TASK TO CARRY OUT:
Convert the lines in the material below into one numbered list covering every entry, with blank lines omitted. Leave the pictures out of your answer.

>> begin THE INPUT

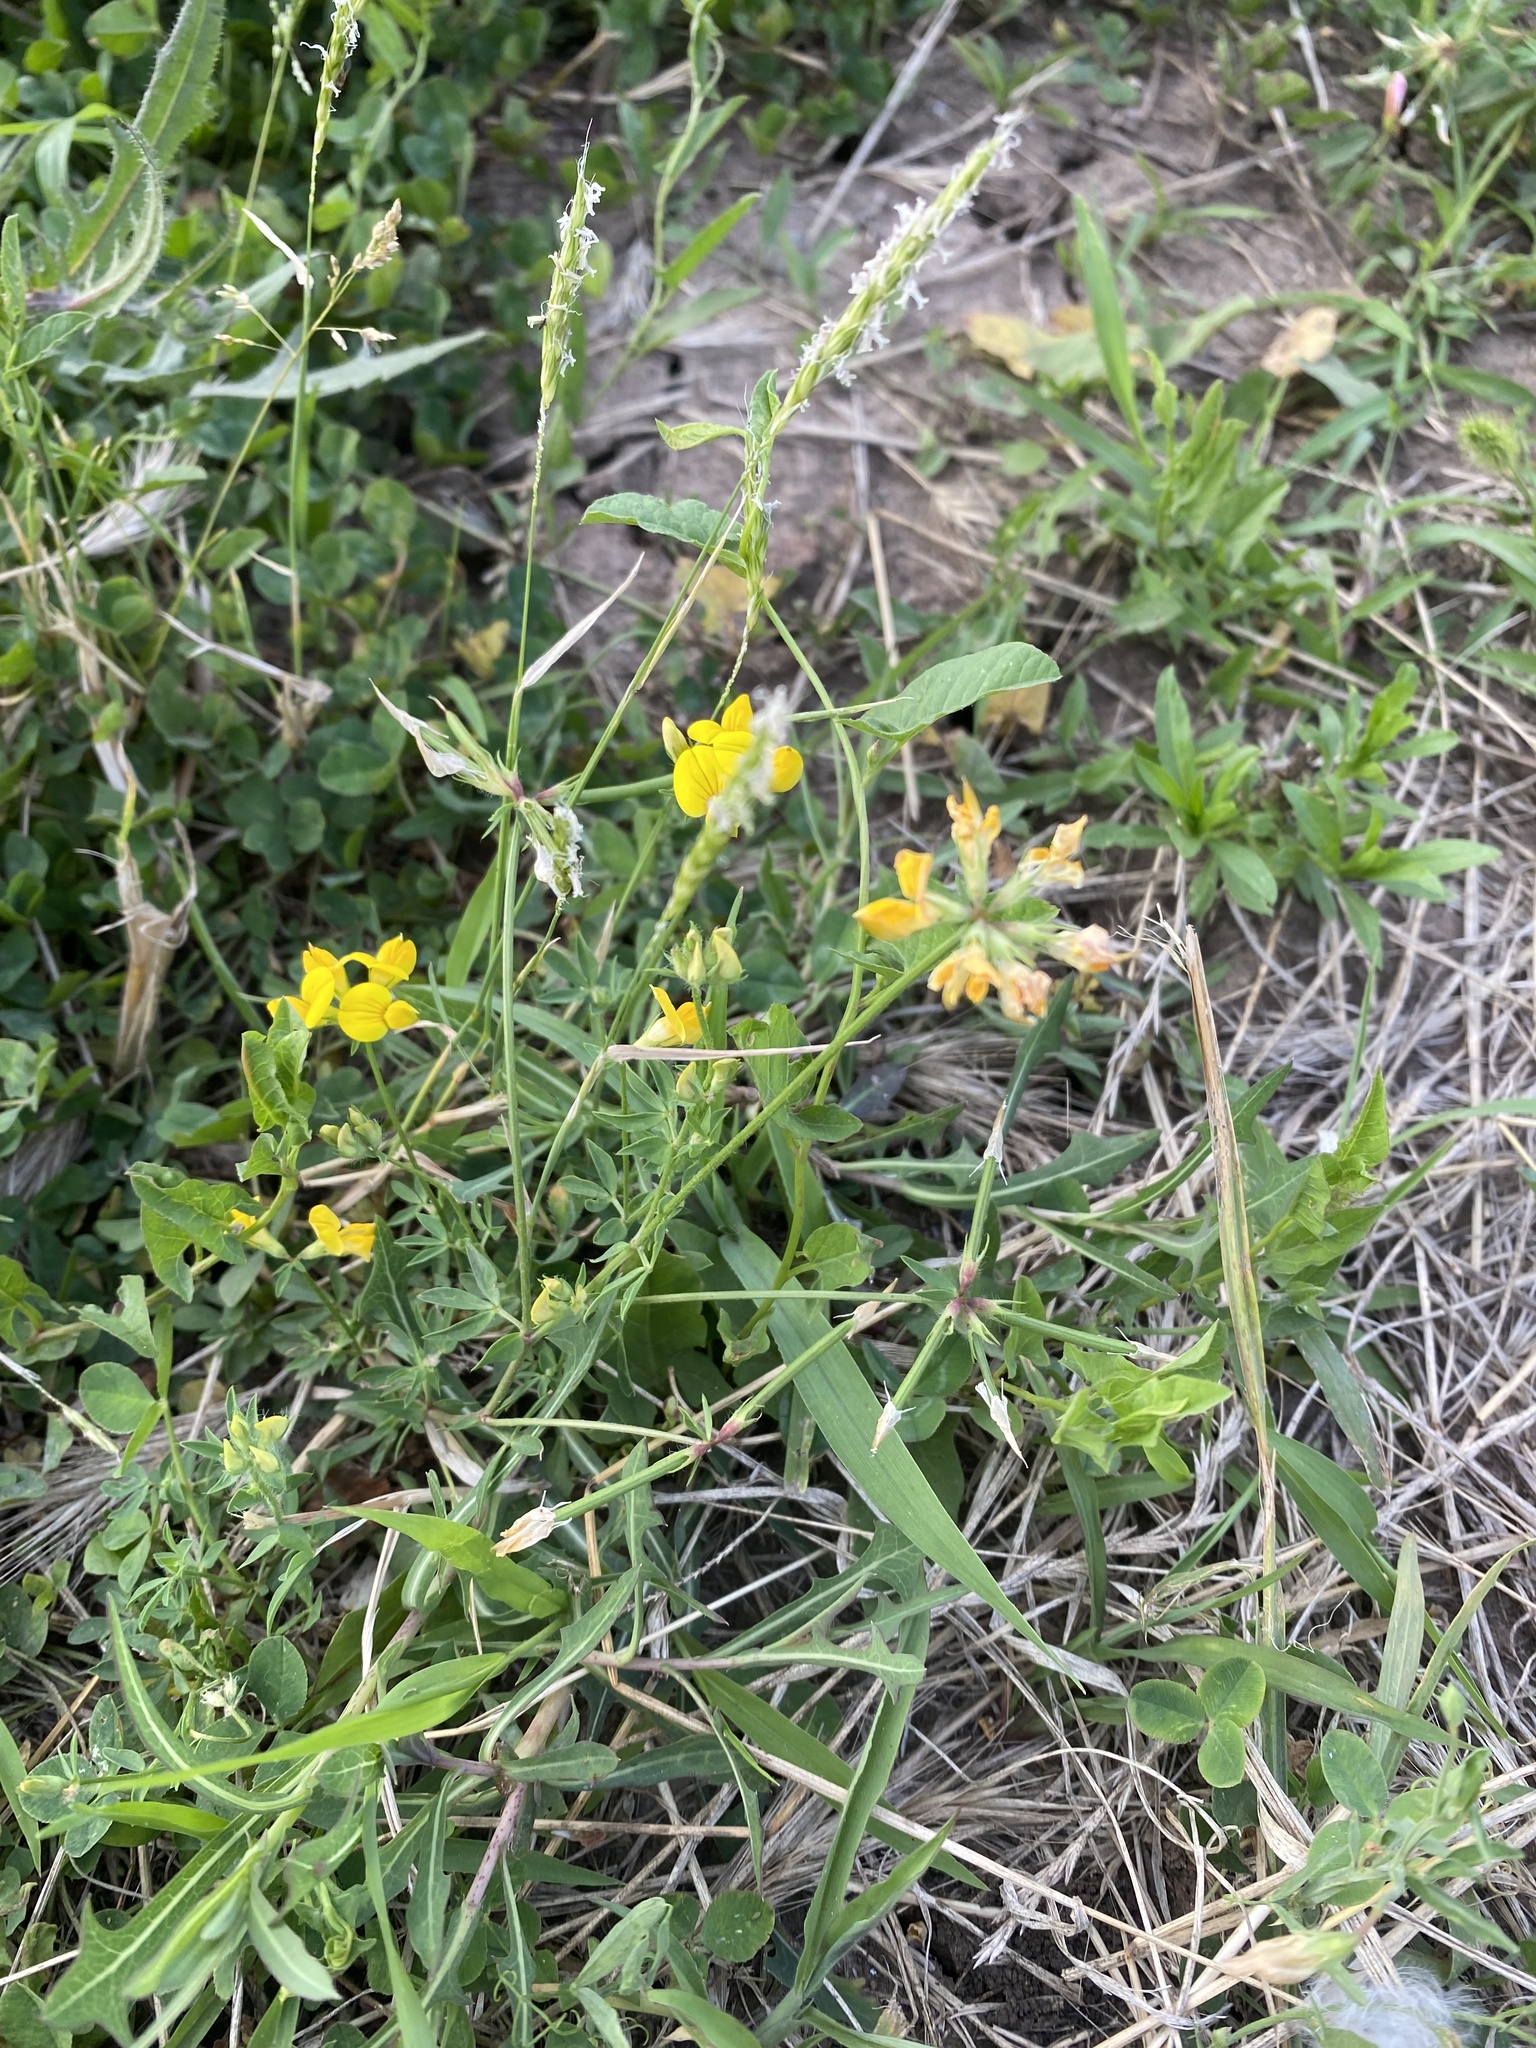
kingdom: Plantae
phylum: Tracheophyta
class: Magnoliopsida
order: Fabales
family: Fabaceae
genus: Lotus
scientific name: Lotus corniculatus
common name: Common bird's-foot-trefoil
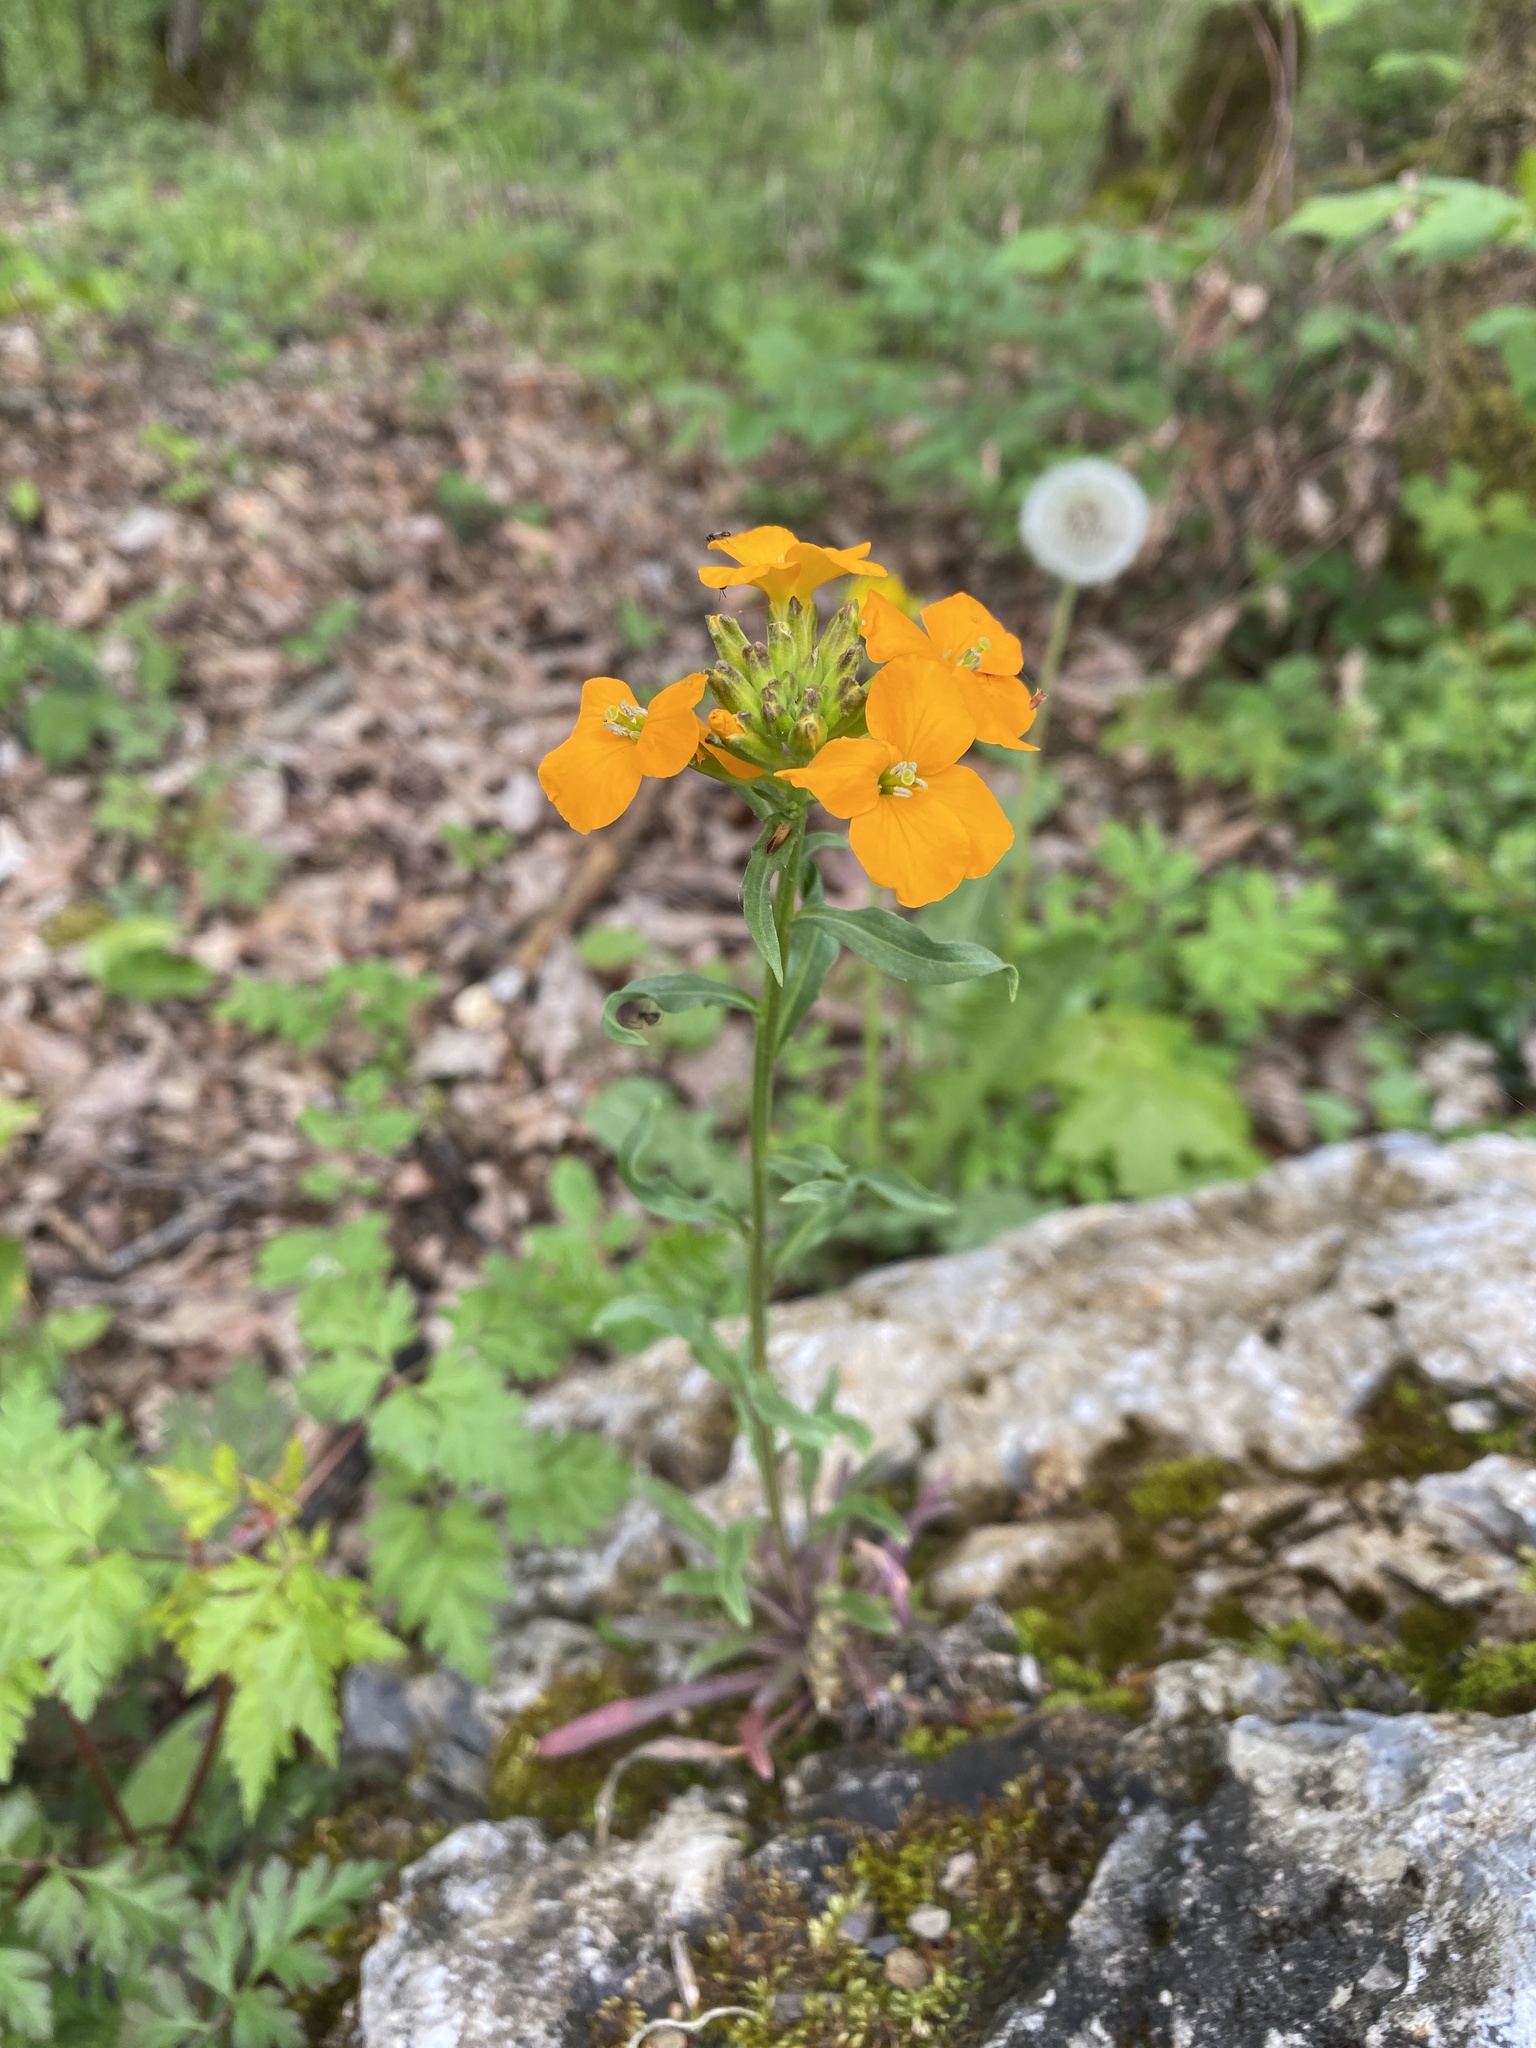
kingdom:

>> end THE INPUT

SOLUTION FOR THIS EXERCISE:
1. kingdom: Plantae
2. phylum: Tracheophyta
3. class: Magnoliopsida
4. order: Fabales
5. family: Fabaceae
6. genus: Lotus
7. scientific name: Lotus corniculatus
8. common name: Common bird's-foot-trefoil
9. kingdom:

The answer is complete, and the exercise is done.